We’ve talked about incremental change quite a bit here on the BFJN blog—the power of starting with small lifestyle shifts to live more simply and buy more justly. But lately I’ve been thinking more about big transformations, following on Jesus’ call to a young, rich, and powerful man (in the book of Matthew, chapter 19) to give away all of his possessions to the poor. In relation to the rest of the world, and particularly the many poor of the world, I am also young(ish), rich, and powerful. How then does this exhortation to give away wealth not apply to me? So the next move is to start translating this conviction into action. How much more money could my husband and I actually give away? What percentage of our income should we shoot for? Where do we want to give?
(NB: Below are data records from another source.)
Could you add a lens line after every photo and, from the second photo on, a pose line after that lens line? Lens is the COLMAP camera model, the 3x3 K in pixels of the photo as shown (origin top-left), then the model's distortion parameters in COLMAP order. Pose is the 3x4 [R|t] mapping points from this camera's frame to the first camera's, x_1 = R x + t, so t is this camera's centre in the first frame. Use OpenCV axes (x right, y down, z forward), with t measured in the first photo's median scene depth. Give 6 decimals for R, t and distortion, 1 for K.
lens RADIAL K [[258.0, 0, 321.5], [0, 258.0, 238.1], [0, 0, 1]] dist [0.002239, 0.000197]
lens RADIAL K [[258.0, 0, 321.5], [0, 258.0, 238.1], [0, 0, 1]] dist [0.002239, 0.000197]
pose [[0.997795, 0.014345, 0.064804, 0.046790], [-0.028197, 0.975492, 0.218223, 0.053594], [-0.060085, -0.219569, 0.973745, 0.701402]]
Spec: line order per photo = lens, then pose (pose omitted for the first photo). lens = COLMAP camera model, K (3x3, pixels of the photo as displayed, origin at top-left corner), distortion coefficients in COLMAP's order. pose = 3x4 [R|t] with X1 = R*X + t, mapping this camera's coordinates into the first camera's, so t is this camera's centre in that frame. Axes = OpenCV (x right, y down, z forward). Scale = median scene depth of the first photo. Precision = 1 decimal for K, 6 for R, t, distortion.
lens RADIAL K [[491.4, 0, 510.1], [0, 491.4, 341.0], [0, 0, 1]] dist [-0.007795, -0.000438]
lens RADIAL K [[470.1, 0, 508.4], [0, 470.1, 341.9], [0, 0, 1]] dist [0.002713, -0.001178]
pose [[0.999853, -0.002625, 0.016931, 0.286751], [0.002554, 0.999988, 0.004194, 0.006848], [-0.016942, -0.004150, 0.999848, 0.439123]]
Because our radical change can save and improve the lives of the most vulnerable. I continue to be astounded at the statistic that the number of people living in extreme poverty ($1.25 per day) has been cut in half since 1990. Although some will attribute this success largely to rapid economic growth in some of the world’s largest countries—read: China—there are thousands of organizations around the world that are working to empower the poorest people across the globe through education, health care, relief, and development. Our individual donations often go to these organizations.
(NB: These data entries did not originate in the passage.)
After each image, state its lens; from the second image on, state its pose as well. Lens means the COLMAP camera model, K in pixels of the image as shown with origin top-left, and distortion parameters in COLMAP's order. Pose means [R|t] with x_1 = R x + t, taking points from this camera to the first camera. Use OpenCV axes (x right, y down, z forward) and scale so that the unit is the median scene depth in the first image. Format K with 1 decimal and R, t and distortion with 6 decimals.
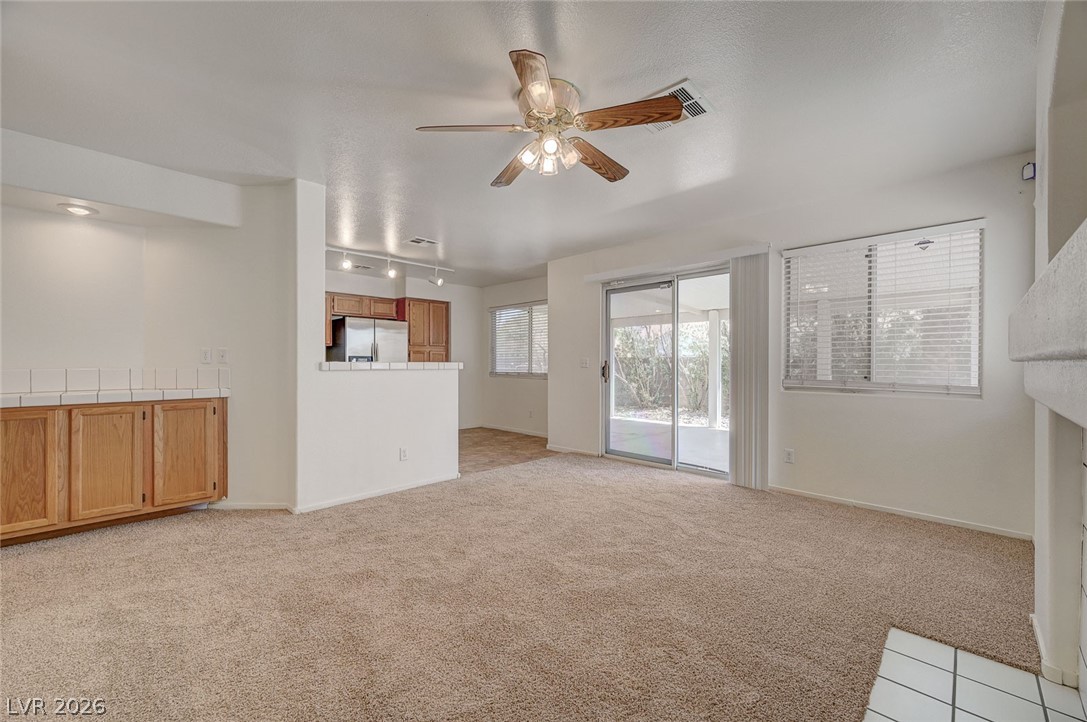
lens RADIAL K [[435.0, 0, 543.5], [0, 435.0, 361.0], [0, 0, 1]] dist [-0.001855, 0.000741]
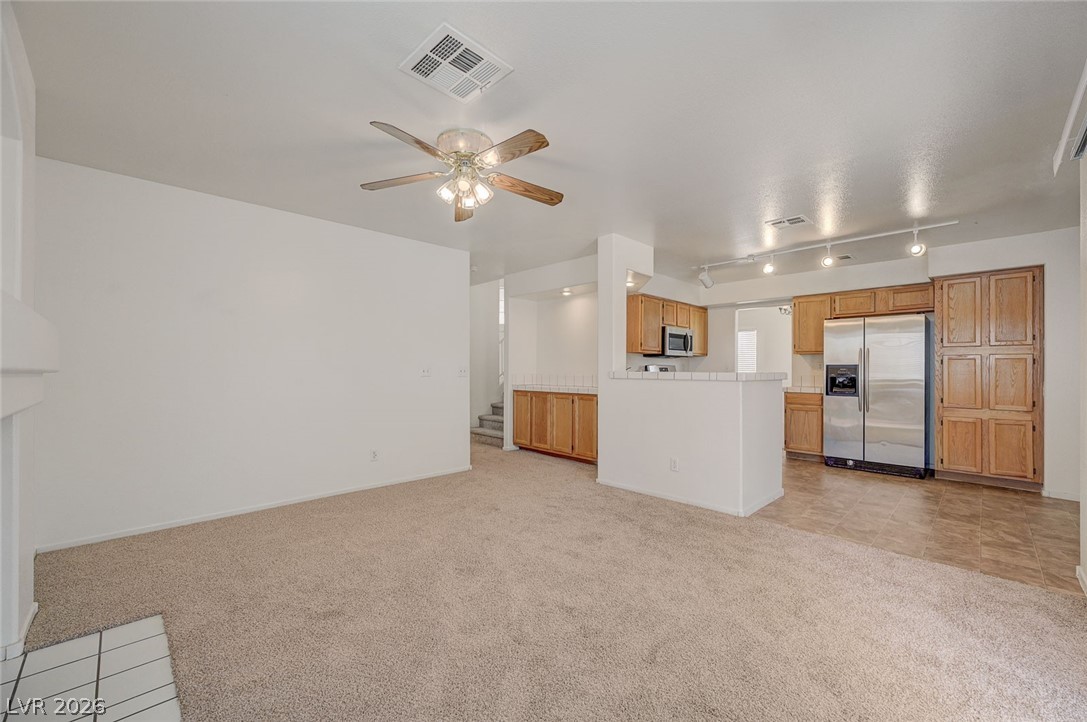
lens RADIAL K [[435.0, 0, 543.5], [0, 435.0, 361.0], [0, 0, 1]] dist [-0.001855, 0.000741]
pose [[-0.018937, -0.021292, -0.999594, 0.676608], [-0.001448, 0.999773, -0.021269, -0.000170], [0.999820, 0.001045, -0.018964, 0.715785]]
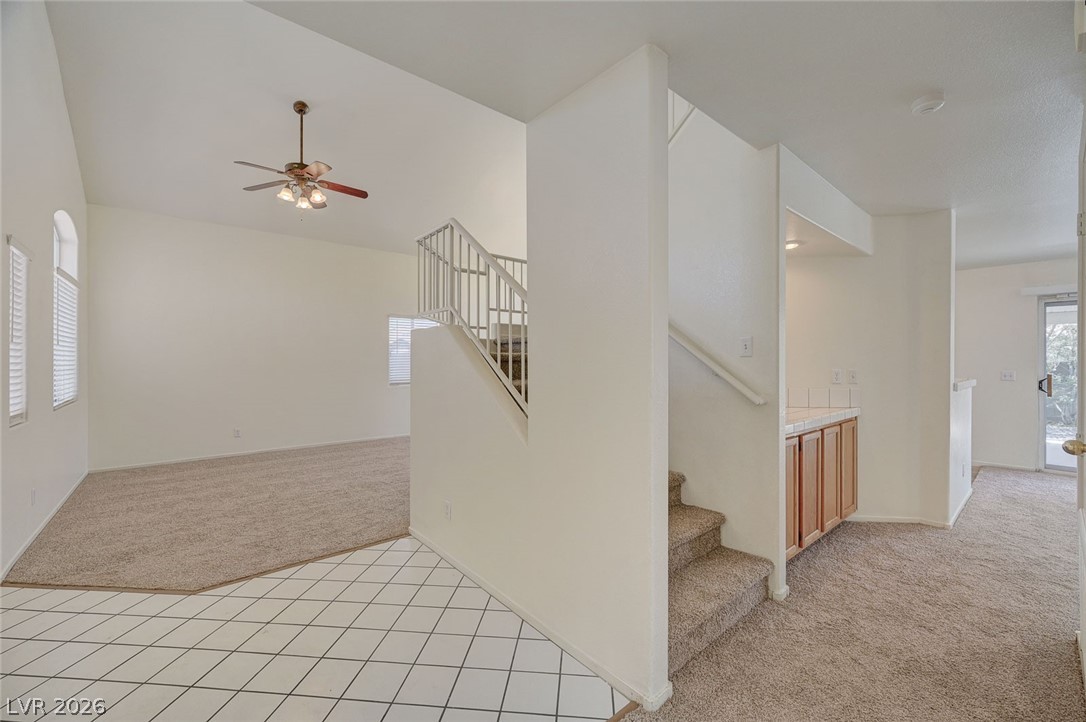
lens RADIAL K [[434.6, 0, 543.0], [0, 434.6, 361.0], [0, 0, 1]] dist [-0.001855, 0.000741]
pose [[0.996064, -0.000217, -0.088633, -1.204261], [0.000497, 0.999995, 0.003140, -0.046199], [0.088632, -0.003172, 0.996059, -0.106302]]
The call is clear, the potential impact is enormous—now it’s all about how to do the kind of giving Jesus’ words push me toward. So as I did last time I wrote on the blog, I’m turning to stories for inspiration, to give me a sense of what it would look like to more radically share my own wealth.
First up are the high rollers, the millionaires and billionaires who are donating large portions of their fortunes for various objectives. Warren Buffett and Bill and Melinda Gates have pledged to give away a majority of their billions during their lifetimes and are pushing others among the most wealthy set to do the same. Rick Warren, of Purpose-Driven Life fame, practices “reverse tithing”—keeping 10% of his income and giving away 90%. But I love the story of Chuck Feeney, the octogenarian founder of the ubiquitous airport duty-free shops, who has worked mostly in secret since the mid-1980s to rid himself of $7.5 billion by funding projects like an overhaul of Vietnam’s health care system. After all of his billions, his net worth in 2012 was $2 million.
Okay, you might say, these folks give away a lot of money, but in the end $2 million is still $2 million, not pocket change. What about something slightly more relatable? The organization Giving What We Can, with now more than 1,000 members, draws people together to pledge to give at least 10% of their incomes to effective charities for the rest of their lives. The founder, Toby Ord, makes about $70,000 per year as a professor at Oxford, but lives on $30,000, estimating that at that rate he will be able to give away about $1.5 million over his lifetime.
One Medford couple, Julia Wise and Jeff Kaufman, who made the pledge to Giving What We Can, live on about $15,000 of expenses (not including taxes and savings) and give away about half of their combined income of $250,000 each year. Before they were earning their current relatively large incomes, however, they were still giving away substantial amounts – $28,000 out of a salary of $86,000, or before that, $10,000 out of $40,000. And even as they have had children they have continued to raise the share of income they donate each year.
Inspired and challenged by the choices of these individuals and families, I’m going back to my budget with an eye toward cutting, thoughts about percentages, and a focus on what my dollars can do. How do you approach budgeting and giving? What generosity challenges have you recently taken up?